24B at q4 wants 16GB GPU minimum and is tight at long context. CPU inference is too slow at this size to be practical.

Mistral Small 3.2 is the fast Apache-licensed mid-size in your stack. The "Small 3" line was Mistral's bet on latency-optimized 24B models that could replace 70B-class generalists at a fraction of the inference cost.

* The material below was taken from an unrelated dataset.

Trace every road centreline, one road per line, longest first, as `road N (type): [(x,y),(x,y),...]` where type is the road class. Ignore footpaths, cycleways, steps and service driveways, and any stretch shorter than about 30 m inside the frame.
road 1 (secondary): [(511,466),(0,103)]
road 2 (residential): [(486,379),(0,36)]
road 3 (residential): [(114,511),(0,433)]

The 3.x updates added 128K context and vision understanding while keeping the speed.

For products that need one model to handle chat, RAG, structured extraction, and light vision tasks behind a single API, Small 3.2 is the open-weight default in 2026.

When to pick it

  • One Apache-2.0 model for general-purpose serving where Qwen3-8B isn't enough but Gemma 4 31B is more than you want to pay for.
  • Latency-sensitive deployments. ~150 t/s on a single H100, much faster than 70B alternatives.
  • Vision is a nice-to-have, not the headline feature.

When to skip it

  • Hardware floor is 8GB or you need on-device. Use Llama 3.2 3B or Gemma 4 E4B.
  • You want bleeding-edge benchmarks. Qwen 3.5+ is ahead on most evals; Mistral leans on speed and license clarity.